Russell 2000           –20%                    +33%                           +6.1%            -18.0%          -2.5%

S&P 500                    -9%                     +20%                           +3.2%             +8.9%        +20.2%

 

The S&P is just there for reference–and because it’s the key US equity benchmark.  The comparison I want to draw is between tech-heavy global-reach NASDAQ and the made-and-sold-in-the-USA Russell 2000 mid-cap index.

The difference year to date, 22%, in favor of NASDAQ, is huge.  Even more dramatic, the spread over the past two years, again for NASDAQ, is a whisker over 40%.  Over three years, it’s +50%+.  For the R2000, it’s like DJT (Trump Hotels and Casino Resorts) all over again.

Unfortunately for all of us Americans I think this will remain the primary trend for at least as long as the current administration is in office.

However, fear of the economic damage created by Trump’s pandemic denial has caused investors to stretch NASDAQ/R2000 valuation differences to the breaking point.  Yes, we’re considerably off the lows.  But economically sensitive stocks (R 2000) are still being priced, relative to NASDAQ, as if we were still at the worst level of panic.

But the market seems to be coming to believe that the relative rubber band has been stretched too far.

Evidence?

–during the rebound from the late March lows, the Russell 2000 has kept pace with the NASDAQ for the first time in a long while–despite the much greater damage from the pandemic domestically than abroad

–post their initial large upward leap, there has been a duel for maybe a month within NASDAQ between tech like Shopify, Zoom and Beyond Meat that’s perceived to benefit from the pandemic, and more traditional tech firms.  On fear days, the former go up, both in absolute terms and relative to the market; on more optimistic days, they go down.

–the epic underperformance of the Russell 2000.

In other words, the market is back to analyzing and pricing risk again, instead of just panicking.

To my mind, yesterday suggests the market is starting to expand its horizons and sort through the rubble of economy-sensitive stocks in a more serious way.  I think this will continue.  For how long?   I don’t know.  My guess is at least a month.  But maybe much longer.

 

same conclusion, different thought process

Coming at this from a different direction (the one that actually started me down this track):

A competent growth stock manager should easily be 500 basis points ahead of his/her benchmark, year-to-date.  Could be a lot more.

This is gigantic.  It’s like being up 15 – 0 in the fourth inning of a baseball game.
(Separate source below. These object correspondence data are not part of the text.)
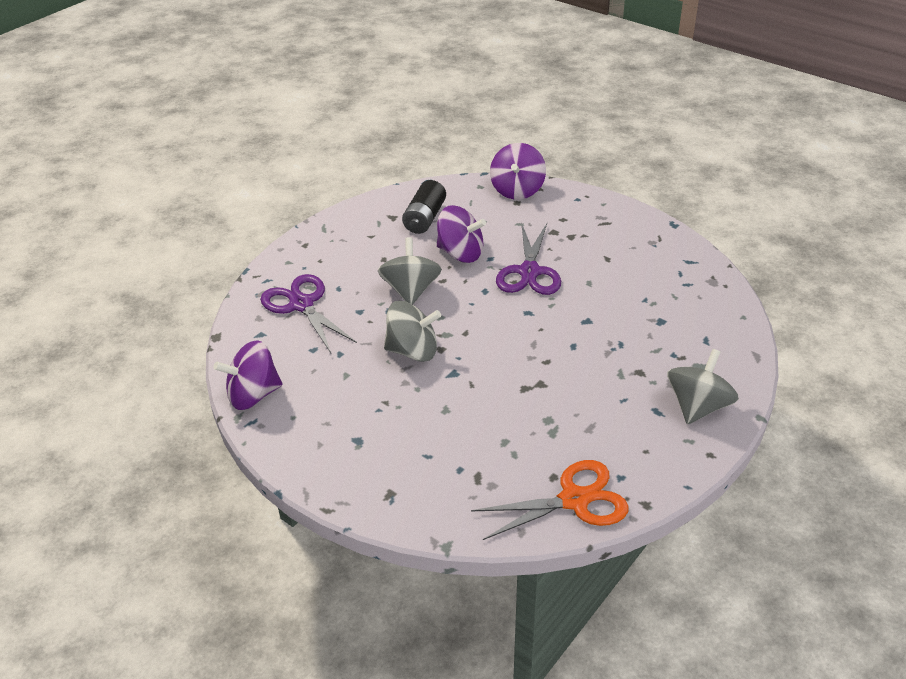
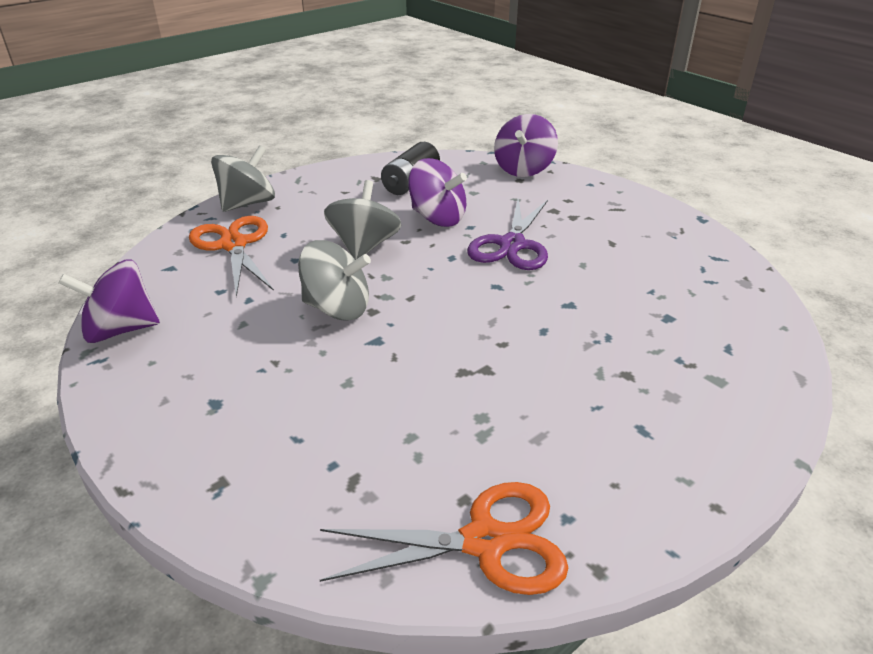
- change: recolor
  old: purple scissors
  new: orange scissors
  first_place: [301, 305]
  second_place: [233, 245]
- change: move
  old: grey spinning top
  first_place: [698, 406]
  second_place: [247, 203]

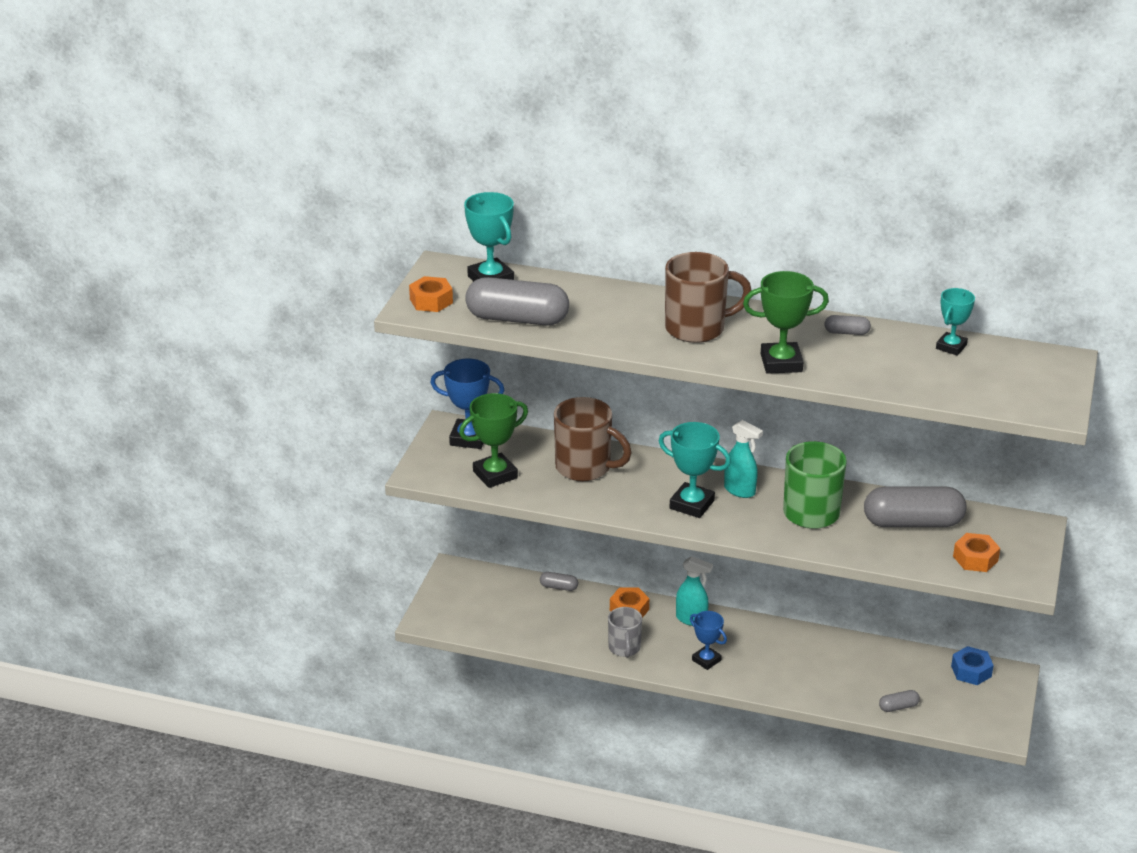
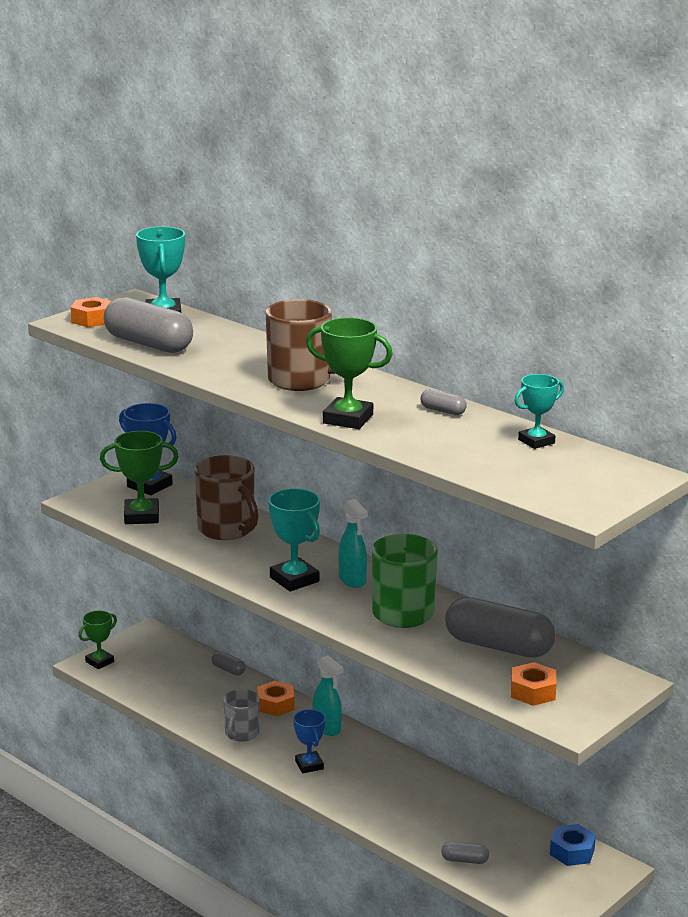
- change: insert
  new: green trophy
  second_place: [99, 662]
Strategy has got to shift from trying to score more runs to protecting the lead.  Unlike baseball, this is straightforward for a portfolio manager to do.  Become more like the index.  You won’t gain more outperformance ( which you don’t need) but you won’t lose any either.  You do this by buying the domestic cyclicals that have been market laggards for so long.  An added plus, they’re still in the bargain basement.